The US Department of Energy (DOE) Solar Energy Technology Office recently awarded $1.8 million to GPI to lead a new nature-based solutions project, Designing & Deploying Solar Community Ecosystem Benefits. The award was soon followed by newly announced federal efforts to expand support for nature-based climate solutions.
The DOE describes that the project, which will launch in the spring of 2023, will “create an equitable ecosystem services framework based on host community and tribal priorities in the Midwest.” The cross-disciplinary GPI team includes the University of Minnesota, the Midwest Tribal Energy Resource Association, Midwest natural resource and energy regulators, natural resource advocates, utilities, solar developers, and a number of host communities.
Federal support expands for nature-based solutions to climate change
The Biden administration recently announced its “Roadmap for Nature-Based Solutions to Fight Climate Change, Strengthen Communities, and Support Local Economies.” While the use of nature-based solutions is not a new concept, the new emphasis by the federal government on natural system solutions to our climate problems opens a new paradigm for GPI’s work.
This Nature-Based Solutions Roadmap focuses on using natural systems to rather than technology, or in conjunction with technology, to solve many of the climate risks we face. The roadmap outlines strategic recommendations for using nature-based solutions to “address climate change, nature loss, and inequity.”

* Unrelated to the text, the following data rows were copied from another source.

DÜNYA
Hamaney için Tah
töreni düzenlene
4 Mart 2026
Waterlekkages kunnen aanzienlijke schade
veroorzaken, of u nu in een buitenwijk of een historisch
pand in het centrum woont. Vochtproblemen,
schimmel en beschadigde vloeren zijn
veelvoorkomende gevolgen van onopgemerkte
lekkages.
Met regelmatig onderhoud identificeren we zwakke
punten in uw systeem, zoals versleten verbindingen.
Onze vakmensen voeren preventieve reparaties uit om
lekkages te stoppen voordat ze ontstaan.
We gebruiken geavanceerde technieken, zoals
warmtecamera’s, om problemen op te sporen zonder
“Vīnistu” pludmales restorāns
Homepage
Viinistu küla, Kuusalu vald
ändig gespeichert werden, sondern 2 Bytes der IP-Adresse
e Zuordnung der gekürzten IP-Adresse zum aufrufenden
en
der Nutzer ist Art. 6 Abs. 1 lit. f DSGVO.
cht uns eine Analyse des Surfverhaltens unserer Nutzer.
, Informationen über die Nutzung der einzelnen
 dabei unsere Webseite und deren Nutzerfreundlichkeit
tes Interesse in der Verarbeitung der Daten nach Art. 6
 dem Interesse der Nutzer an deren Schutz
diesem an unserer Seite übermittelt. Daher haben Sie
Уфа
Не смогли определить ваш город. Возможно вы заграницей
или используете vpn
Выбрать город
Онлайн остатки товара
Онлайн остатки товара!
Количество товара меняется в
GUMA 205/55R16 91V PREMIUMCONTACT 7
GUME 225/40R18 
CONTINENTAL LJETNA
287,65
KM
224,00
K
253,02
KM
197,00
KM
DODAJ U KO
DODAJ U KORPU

The announcement included explicit recognition of work that GPI is doing to enhance our co-benefits approach to the renewable energy siting dilemmas that threaten to delay renewable energy deployment across the nation:
“In fiscal year 2022, SETO [US DOE Solar Energy Technology Office] selected projects worth $14 million for Deploying Solar with Wildlife and Ecosystem Services Benefits, developing innovative strategies that maximize benefits and minimize impacts to wildlife and ecosystems from solar energy infrastructure.”
Co-benefits approach to solar builds partnerships and provides value for host communities
GPI’s co-benefits approach builds partnerships with the communities hosting new renewable energy projects to identify siting and site design elements that provide ecological and economic benefit to the host communities.
Through the DOE-funded project, the GPI team will be conducting new field research and modeling, engaging multiple communities and tribal nations across the Midwest to identify local ecosystem priorities, and creating an ecosystem services framework to provide a scientific foundation for decision-making by communities, tribal nations, regulators, and the solar industry.